/Pantai Indah Kapuk Dua (PANI) Overhauls Rights Issue Terms: A Deep Dive for Savvy Investors

Pantai Indah Kapuk Dua (PANI) Overhauls Rights Issue Terms: A Deep Dive for Savvy Investors

Jakarta-listed property developer Pantai Indah Kapuk Dua (PANI) has unveiled significant revisions to its upcoming rights issue, a move that recalibrates the offering’s timeline, pricing, and potential capital infusion. These updated terms, officially announced on Monday, December 1, 2025, signal a strategic adjustment designed to optimize capital raising and solidify the company’s expansion plans.

Key Revisions Unpacked: A Sharper Focus for Shareholders

The revised prospectus illuminates several critical changes, demanding close attention from current and prospective investors navigating this substantial corporate action.

Revised Schedule: Setting the New Timeline

  • The cum-rights date for regular and negotiation markets is now definitively set for December 8, 2025.
  • The subsequent trading and exercise period for the rights will commence from December 12 to December 18, 2025.

This adjusted timeline provides a clear, concise window for investors to participate, emphasizing the immediacy of the opportunity.

Expanded Offering & Attractive Pricing: Unlocking Value

PANI has recalibrated the offering’s mechanics to potentially enhance investor appeal and ensure robust subscription:

  • The number of new shares offered has expanded significantly to up to 1.21 billion shares, an increase from the previously disclosed 1.12 billion.
  • Crucially, the new execution price is set at IDR 12,975 per share, a notable reduction from the prior IDR 15,000 as per earlier information. This revised price represents a 3.7% discount to PANI’s closing share price on December 1, 2025, potentially offering a more compelling entry point for those looking to subscribe.

This strategic price adjustment aims to stimulate higher subscription rates, bolstering the capital raise’s overall success.

Capital Raise Potential and Strategic Deployment of Funds

The potential funds raised through this rights issue are poised to fuel PANI’s strategic growth, primarily through the acquisition of Bangun Kosambi Sukses (CBDK). The funding quantum hinges on public participation, presenting two distinct financial scenarios:

  • Scenario A: Limited Public Subscription
    If public shareholders opt not to exercise their rights, PANI projects raising approximately IDR 13.8 trillion. These funds are specifically earmarked for acquiring a 37.77% stake in CBDK.
  • Scenario B: Robust Public Subscription
    Should public shareholders exercise at least 68.4% of their rights, the potential capital raised escalates to approximately IDR 15.1 trillion, facilitating a 41.37% acquisition of CBDK. Furthermore, if the public fully exercises all rights, the capital raise could reach approximately IDR 15.7 trillion.

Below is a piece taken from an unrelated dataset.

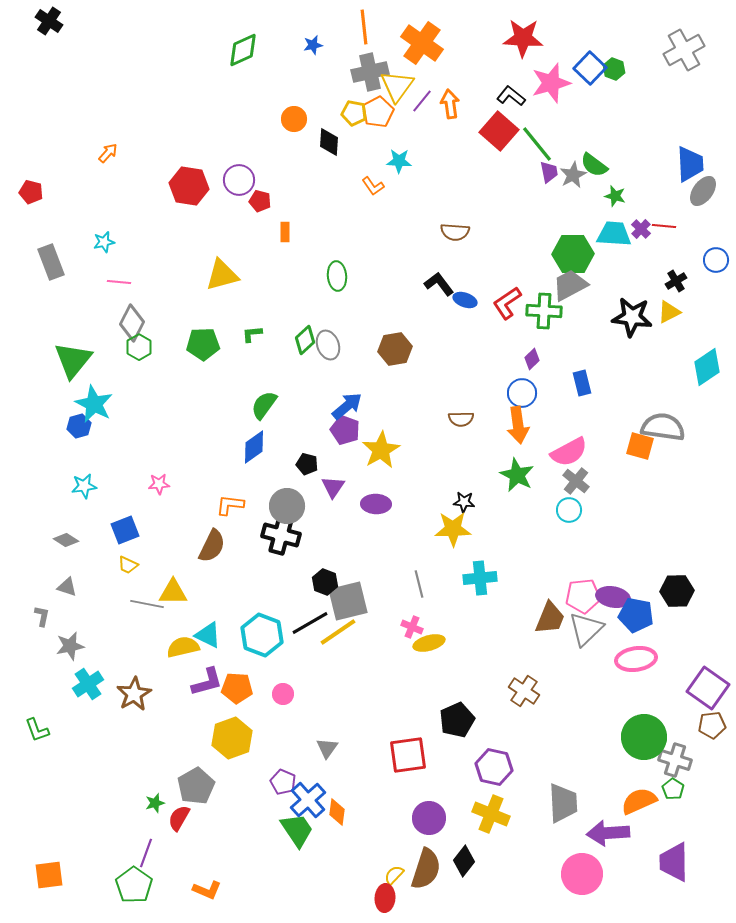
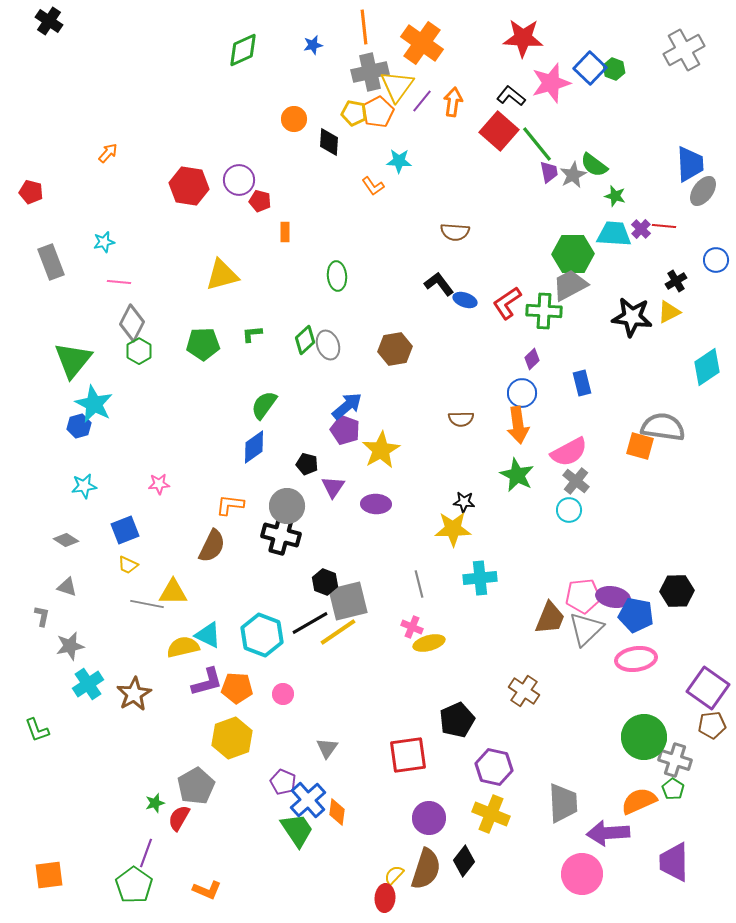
orange arrow at (450, 104): moved 3 px right, 2 px up; rotated 16 degrees clockwise
green hexagon at (139, 347): moved 4 px down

This highest tier of funding would not only secure the 41.37% stake in CBDK but also enable vital capital injections into three of PANI’s subsidiaries.

In both scenarios, the implied purchase price for CBDK shares remains consistent at IDR 6,450 per share, aligning perfectly with PANI’s initial prospectus to acquire up to 44.1% of CBDK. This consistency underscores PANI’s steadfast commitment to expanding its lucrative real estate footprint through a targeted acquisition.

Commitment from Controller and Standby Buyers: Bolstering Confidence

The updated terms also provide clearer insights into the firm commitments from key stakeholders, reinforcing the stability and confidence surrounding the offering:

  • PANI’s controlling shareholder, PT Multi Artha Pratama (MAP), has committed to exercising 36.21% of its rights, with a potential additional subscription of 42.31%. This commitment represents a more explicit and substantial pledge compared to previous disclosures, signaling strong internal backing.
  • Crucially, BCA Sekuritas and Trimegah Sekuritas Indonesia will collectively serve as standby buyers, committing to absorb up to 228.7 million new shares if the offering is not fully subscribed. This vital mechanism ensures the company meets its capital-raising objectives, providing a robust safety net for the transaction.

These commitments significantly de-risk the rights issue, signaling robust internal and external support for PANI’s strategic direction.

Post-Transaction Shareholding Structure: A Glimpse into Future Ownership

Assuming full participation across the board—encompassing MAP’s committed and additional subscriptions, complete public exercise of rights, and the standby buyers fulfilling their roles—MAP’s ownership stake in PANI is projected to subtly shift from its current 87.78% to 86.52% post-rights issue. This controlled dilution demonstrates PANI’s ability to raise substantial capital while maintaining strong majority control by its principal shareholder.

PANI’s revamped rights issue, as detailed in its latest announcement, is more than just a capital call; it’s a carefully orchestrated financial maneuver designed to propel the company’s growth agenda. Investors must carefully evaluate these updated terms, weighing the new pricing and clear strategic use of funds against their individual investment objectives.